Tous unis autour de la même cause : faire des économies… Pierre Chollet, Alain Merly et Guillaume Lepers, conseillers départementaux d’Avenir ensemble, union de la droite, se sont donc affichés aux côtés de Pierre Camani, Christian Dezalos et Raymond Girardi, de la majorité départementale et de Christian Delbrel, de Dynamique citoyenne, pour venir exposer à la presse les onze points budgétaires qui devraient renflouer les caisses d’un conseil départemental en difficulté financière. Onze commandements votés à l’unanimité lors de la dernière assemblée. Et si les dissensions politiques se font encore entendre sur les causes intrinsèques du déficit budgétaire, c’est d’une voix unanime que les élus départementaux comptent limiter  les dégâts : « Je rappelle que les difficultés financières que connaît le Conseil départemental se retrouvent un peu partout en France » soulignait d’emblée Pierre Camani, président de l’assemblée. « La loi Nôtre a rebattu les cartes, notamment dans le champ de compétences qui nous est attribué et ce dans une période peu favorable où les recettes fiscales ont diminué tout comme les dotations de l’Etat…».

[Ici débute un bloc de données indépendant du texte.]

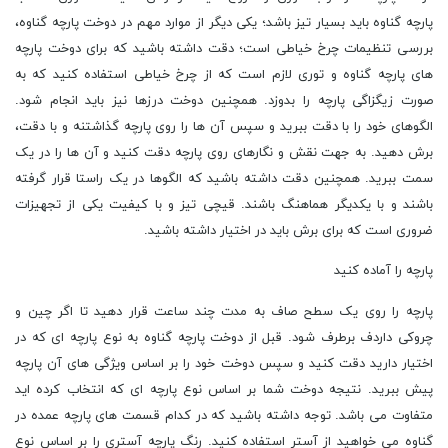
پارچه گناوه باید بسیار تیز باشد؛ یکی دیگر از موارد مهم در دوخت پارچه گناوه،
بررسی تنظیمات چرخ خیاطی است؛ دقت داشته باشید که برای دوخت پارچه
های پارچه گناوه و توری لازم است که از چرخ خیاطی استفاده کنید که به
صورت زیگزاگی پارچه را بدوزد. همچنین دوخت درزها نیز باید انجام شود.
الگوهای خود را با دقت ببرید و سپس آن ها را روی پارچه گذاشتنه و با دقت،
برش دهید. به جهت نقش و نگارهای روی پارچه دقت کنید و آن ها را در یک
سمت ببرید. همچنین دقت داشته باشید که الگوها در یک راستا قرار گرفته
باشند و با یکدیگر هماهنگ باشند. قیچی تیز و با کیفیت یکی از تجهیزات
ضروری است که برای برش باید در اختیار داشته باشید.
پارچه را آماده کنید
پارچه را روی یک سطح صاف به مدت چند ساعت قرار دهید تا اگر چین و
چروکی داردف برطرف شود. قبل از دوخت پارچه گناوه به نوع پارچه ای که در
اختیار دارید دقت کنید و سپس دوخت خود را بر اساس ویژگی های آن پارچه
پیش ببرید. نتیجه دوخت شما بر اساس نوع پارچه ای که انتخاب کرده اید
متفاوت می باشد. توجه داشته باشید که در کدام قسمت های پارچه عمده در
گناوه می خواهید از آستر استفاده کنید. رنگ پارچه آستری را بر اساس نوع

Premier des commandements évident pour tous, il était hors de question de compenser le manque par une augmentation de la fiscalité sur les habitants du territoire : « Surtout que le levier fiscal n’a que peu d’impact aujourd’hui » ajoute Raymond Girardi, conseiller départemental et vice-président.
Le conseil départemental compte donc miser sur des réductions de dépenses, notamment au sein de son fonctionnement interne pour trouver les 26 millions d’euros et éviter le dépôt de bilan : 10% sur le fonctionnement des services en y associant les premiers concernés, les salariés, un plan de stabilisation de la masse salariale « qui ne signifie pas forcément un non remplacement de tous les départs à la retraite » expliquait Christian Delbrel, et également une réduction de 10% des dépenses de communication.
Mais le Conseil départemental ne sera pas le seul à faire des efforts car l’assemblée a également décidé de réévaluer son niveau de financement du Sdis et de revoir, peut-être celui de l’aéroport lorsque la ligne LGV Paris-Bordeaux sera effective, en 2017 : « Nous serons en droit de nous demander si maintenir un vol Agen-Paris sera alors utile » ajoute Pierre Camani. C’est d’une seule voix également que le Conseil départemental compte demander à l’Etat de reprendre entièrement le financement du RSA : « Car sinon, à terme, le département ne pourra plus assurer ses missions de solidarité » annonce pessimiste Pierre Camani. Pas sûr cependant que dans ce dernier acte, l’union fasse la force.